Ankara Barosu'ndan YSK'nın seçim hakkını kısıtlayan kararına tepki

Ankara Barosu'ndan YSK'nın seçim hakkını kısıtlayan kararına tepki

Ankara Barosu, Yüksek Seçim Kurulu'nun tutuklu ve taksirli suçlardan hüküm giyenlerin kayıtlı oldukları seçim çevresinde ve o seçim türlerinde oy kullanabileceğine ilişkin kararına tepki gösterdi. Anayasa tarafından güvence altına alınan seçme hakkının özüne açık müdahale olduğunu ifade eden Ankara Barosu, bu kararın 'vatandaşlık gaspı' olduğunu belirtti.

Baro tarafından yapılan açıklamada, seçme hakkının idari sınırlamalarla ortadan kaldırılamayacak kadar kutsal olduğunun altı çizilerek, " Türkiye Hukuk Tarihinde bu karar, tek bir idari işlemle; hukuk devletinin, Anayasal ve en temel insan haklarının, demokrasinin ve insan onurunun en büyük güvencesi masumiyet karinesinin nasıl ortadan kaldırılabileceğinin Resmi Gazete’de yayımlanmış delilidir" ifadeleri kullanıldı.

Ankara Barosu'nun konuya ilişkin olarak açıklaması şöyle:

Yüksek Seçim Kurulu’nun, 29.12.2018 tarihli ve 30640 sayılı Resmi Gazete’de (3. Mükerrer) yayımlanan 1134 sayılı kararı ile tutuklu ve taksirli suçlardan hüküm giyenlerin kayıtlı oldukları seçim çevresinde ve o seçim türlerinde oy kullanabileceğine karar verilmiştir. 

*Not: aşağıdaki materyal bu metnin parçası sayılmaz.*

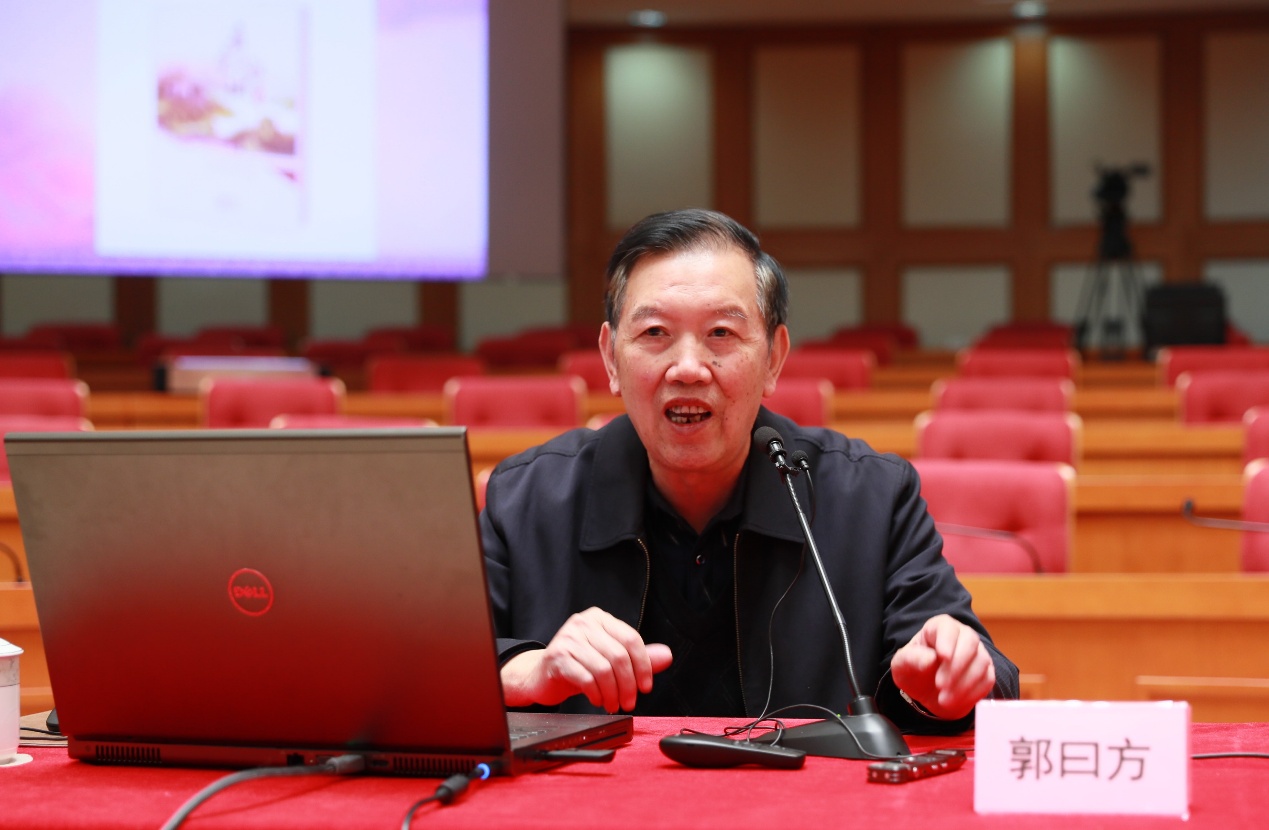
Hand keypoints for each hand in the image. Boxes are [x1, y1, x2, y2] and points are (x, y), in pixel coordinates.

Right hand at [500, 607, 672, 712]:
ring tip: (613, 704)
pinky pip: (586, 679)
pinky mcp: (557, 657)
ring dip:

Taksirli suçlardan hüküm giyenler ile tutuklu seçmenlerin, kayıtlı oldukları adres ile bulundukları ceza infaz kurumunun farklı olması halinde hiçbir seçim türü için oy kullanamayacakları anlamına gelen bu karar, anayasa tarafından güvence altına alınmış en temel haklardan olan seçme hakkının özüne açık şekilde müdahale edilmesidir. 

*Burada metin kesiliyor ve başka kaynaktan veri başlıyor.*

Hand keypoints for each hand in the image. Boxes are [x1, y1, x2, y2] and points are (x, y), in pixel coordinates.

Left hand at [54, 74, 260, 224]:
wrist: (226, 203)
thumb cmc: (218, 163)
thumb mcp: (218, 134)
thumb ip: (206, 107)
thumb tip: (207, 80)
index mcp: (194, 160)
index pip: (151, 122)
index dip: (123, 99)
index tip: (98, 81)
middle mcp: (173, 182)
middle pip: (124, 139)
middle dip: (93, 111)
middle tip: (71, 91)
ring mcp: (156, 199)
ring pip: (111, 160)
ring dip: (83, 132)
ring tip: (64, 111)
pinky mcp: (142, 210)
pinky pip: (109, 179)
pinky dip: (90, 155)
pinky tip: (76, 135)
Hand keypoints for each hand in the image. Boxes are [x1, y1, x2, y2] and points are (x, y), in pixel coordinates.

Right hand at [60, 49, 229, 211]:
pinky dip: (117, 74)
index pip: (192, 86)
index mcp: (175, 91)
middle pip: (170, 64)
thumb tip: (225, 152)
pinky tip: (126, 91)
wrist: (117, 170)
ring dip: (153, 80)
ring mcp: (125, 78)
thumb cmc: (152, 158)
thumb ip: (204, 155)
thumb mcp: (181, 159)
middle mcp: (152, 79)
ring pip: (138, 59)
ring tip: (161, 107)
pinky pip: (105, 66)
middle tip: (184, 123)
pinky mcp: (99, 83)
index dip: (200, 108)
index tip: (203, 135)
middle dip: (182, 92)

Anayasa’ nın 67. Maddesi ve 298 sayılı kanunun 7. Maddesi taksirli suçlardan hüküm giyenler ile tutuklulara oy kullanma hakkını açıkça tanımış olup, seçme hakkının Anayasanın 13. Maddesine göre ancak kanunla sınırlanabileceğine ilişkin açık hükme rağmen anayasayı yok sayarak YSK kararı ile böyle bir düzenleme getirmek, kayıtlı oldukları seçim çevresinde tutuklanmamış vatandaşların vatandaşlık ve seçme hakkını, bu kişilerin nerede kısıtlamaya tabi tutulacağına karar vermeye yetkili Adalet Bakanlığı’nın vicdanına terk etmekte; bunun yöntemini ise aldığı idari bir kararla hem de Anayasal vatandaşlık hakkının gaspı yoluyla bizzat belirlemektedir. 

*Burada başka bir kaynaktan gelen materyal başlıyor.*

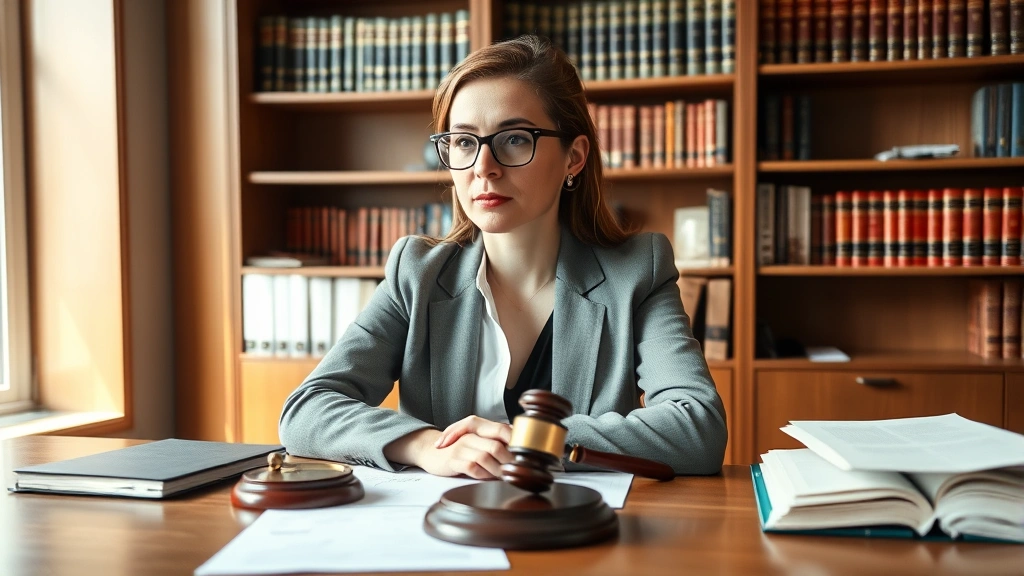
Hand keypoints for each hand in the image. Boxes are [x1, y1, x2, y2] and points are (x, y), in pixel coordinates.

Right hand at [382, 417, 513, 479]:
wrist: (430, 451)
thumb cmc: (458, 448)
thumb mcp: (477, 440)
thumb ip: (494, 440)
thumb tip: (519, 449)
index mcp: (479, 427)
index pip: (503, 429)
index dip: (516, 442)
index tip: (524, 456)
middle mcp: (470, 434)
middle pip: (497, 446)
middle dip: (509, 462)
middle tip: (516, 472)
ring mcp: (461, 446)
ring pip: (486, 458)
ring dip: (497, 471)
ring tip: (502, 477)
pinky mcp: (453, 460)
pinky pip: (472, 468)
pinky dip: (483, 475)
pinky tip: (486, 477)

Seçme hakkı, idari uygulamalar ve bu idari uygulamalara bağlı idari sınırlamalarla ortadan kaldırılamayacak kadar kutsaldır ve bu hakkın varlığı ile bekasına karar vermek hiçbir idari makamın haddine değildir. 

Konuya ilişkin AİHM’in başta Vural davası olmak üzere verdiği kararlar, temel ve evrensel hukuk ilkeleri ile hatta hukuk fakülteleri birinci sınıf dersleri, yapılan resmi hak gaspının anlaşılmasında yeterlidir. 

Görüldüğü üzere bu ülkede, demokrasi ve Anayasal haklar bir idari kararla ortadan kaldırılabilmekte; masumiyet karinesi aynı idari kararla infaza eşitlenmektedir. Türkiye Hukuk Tarihinde bu karar, tek bir idari işlemle; hukuk devletinin, Anayasal ve en temel insan haklarının, demokrasinin ve insan onurunun en büyük güvencesi masumiyet karinesinin nasıl ortadan kaldırılabileceğinin Resmi Gazete’de yayımlanmış delilidir.